You are viewing a plain text version of this content. The canonical link for it is here.
Posted to common-user@hadoop.apache.org by Frank Astier <fa...@yahoo-inc.com> on 2011/09/15 21:51:48 UTC

Debugging mapper

Hi -

I’m using IntelliJ and the WordCount example in Hadoop (which uses MiniMRCluster). Is it possible to set an IntelliJ debugger breakpoint straight into the map function of the mapper? - I’ve tried, but so far, the debugger does not stop at the breakpoint.

Thanks!

Frank

Re: Debugging mapper

Posted by John Armstrong <jo...@ccri.com>.
On Thu, 15 Sep 2011 12:51:48 -0700, Frank Astier <fa...@yahoo-inc.com>
wrote:
> I’m using IntelliJ and the WordCount example in Hadoop (which uses
> MiniMRCluster). Is it possible to set an IntelliJ debugger breakpoint
> straight into the map function of the mapper? - I’ve tried, but so far,
the
> debugger does not stop at the breakpoint.

The problem is that the mapper is being run in a different JVM than the
one you launch.  Here's what I do (using IntelliJ on cluster nodes running
Ubuntu):

add the following lines to your configuration.xml file: 

    <property>
        <name>mapred.map.child.java.opts</name>
        <value>-Xdebug
-Xrunjdwp:transport=dt_socket,server=y,suspend=y</value>
    </property>

This adds the JPDA debugging listener to your mappers' JVMs.  There's a
similar property for reducers.

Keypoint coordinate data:
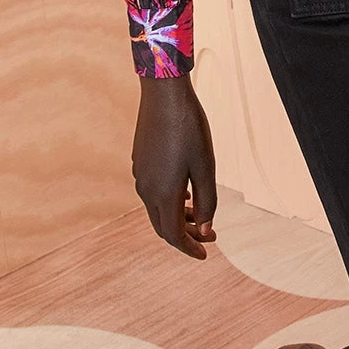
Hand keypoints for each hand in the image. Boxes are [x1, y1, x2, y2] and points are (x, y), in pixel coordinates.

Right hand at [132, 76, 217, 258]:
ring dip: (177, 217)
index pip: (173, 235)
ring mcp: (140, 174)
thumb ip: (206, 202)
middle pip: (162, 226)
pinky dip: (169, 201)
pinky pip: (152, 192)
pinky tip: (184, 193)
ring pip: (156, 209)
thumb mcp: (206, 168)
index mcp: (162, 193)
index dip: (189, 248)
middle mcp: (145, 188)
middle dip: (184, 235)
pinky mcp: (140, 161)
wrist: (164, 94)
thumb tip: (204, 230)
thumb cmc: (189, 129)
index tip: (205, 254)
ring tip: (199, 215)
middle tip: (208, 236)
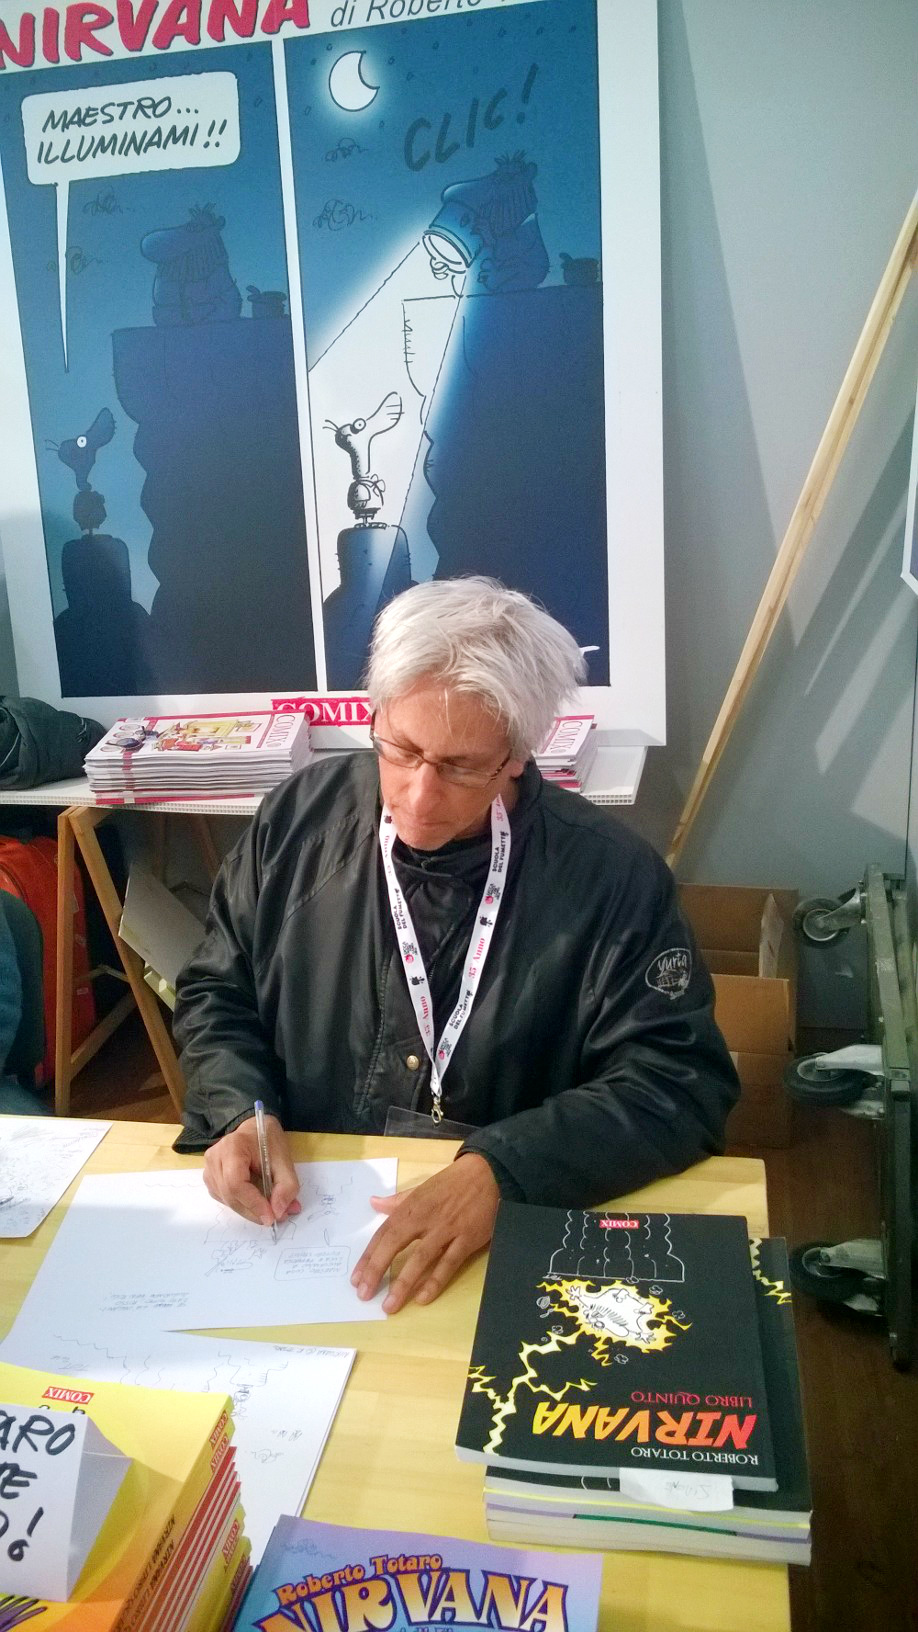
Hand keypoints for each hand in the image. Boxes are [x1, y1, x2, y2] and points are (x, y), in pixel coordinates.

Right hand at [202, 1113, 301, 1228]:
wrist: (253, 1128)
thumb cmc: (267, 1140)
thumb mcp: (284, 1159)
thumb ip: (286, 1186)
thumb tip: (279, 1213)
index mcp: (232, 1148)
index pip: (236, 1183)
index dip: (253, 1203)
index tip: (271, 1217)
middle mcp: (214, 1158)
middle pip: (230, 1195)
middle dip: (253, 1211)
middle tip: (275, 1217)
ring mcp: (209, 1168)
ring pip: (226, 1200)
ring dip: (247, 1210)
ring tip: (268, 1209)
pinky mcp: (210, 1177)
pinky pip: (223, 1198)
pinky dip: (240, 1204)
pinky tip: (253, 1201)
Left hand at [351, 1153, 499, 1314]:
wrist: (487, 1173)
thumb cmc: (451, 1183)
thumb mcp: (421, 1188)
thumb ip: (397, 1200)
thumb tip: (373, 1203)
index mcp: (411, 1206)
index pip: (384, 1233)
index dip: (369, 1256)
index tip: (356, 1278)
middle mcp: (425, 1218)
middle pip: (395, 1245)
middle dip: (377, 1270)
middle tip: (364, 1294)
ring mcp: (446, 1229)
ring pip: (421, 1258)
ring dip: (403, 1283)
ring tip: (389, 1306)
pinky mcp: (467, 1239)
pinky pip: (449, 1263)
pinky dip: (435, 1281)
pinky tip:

• **Work task A**
In the Hadoop mapper-debugging thread, what reason does the reply give for the debugger not stopping at the breakpoint?
• **Work task B**
List every key=value setting passed to -Xrunjdwp in the configuration snippet of the Hadoop mapper-debugging thread.
• **Work task C**
Continue the Hadoop mapper-debugging thread from its last sentence.

• **Answer space A**
The mapper runs in a different JVM than the one that is launched.

• **Answer space B**
transport=dt_socket, server=y, suspend=y

• **Answer space C**
Now to connect, you first need to find them.  You can't specify an address
as usual, since your task JVMs would all be trying to use the same one.  If
there's a particular reducer you want to connect to, use the jobtracker
(:50030) to find which cluster node it's running on and ssh to that one. 
Otherwise, just connect to any cluster node you want.  Then run

    ps awfx | grep debug | awk '{print $1}'

which will give you a whole bunch of process ids whose calls contain the
string "debug".  Some of these are your task JVMs!  Anyway, pick one -- say
it's 2317 -- and run

    sudo netstat -ap | grep 2317

which will tell you what port the task is waiting and listening on.

NOW you can go back into your IntelliJ and configure a remote debugger. 
Tell it to connect to the host you were sshed into, at the port you just
found.  Set your breakpoint; connect your debugger; and you're good to go.

Oh, and by default you've only got about 10 minutes to get this done
before your jobtracker decides that your task node is dead and kills it. 
Set the mapreduce.task.timeout higher if you want to have more time to
work.

hth

Re: Debugging mapper

Posted by Joey Echeverria <jo...@cloudera.com>.
You might also want to look into MRUnit[1]. It lets you mock the
behavior of the framework to test your map and reduce classes in
isolation. Can't discover all bugs, but a useful tool and works nicely
with IDE debuggers.

-Joey

[1] http://incubator.apache.org/mrunit/

On Thu, Sep 15, 2011 at 3:51 PM, Frank Astier <fa...@yahoo-inc.com> wrote:
> Hi -
>
> I’m using IntelliJ and the WordCount example in Hadoop (which uses MiniMRCluster). Is it possible to set an IntelliJ debugger breakpoint straight into the map function of the mapper? - I’ve tried, but so far, the debugger does not stop at the breakpoint.
>
> Thanks!
>
> Frank
>



-- 
Joseph Echeverria
Cloudera, Inc.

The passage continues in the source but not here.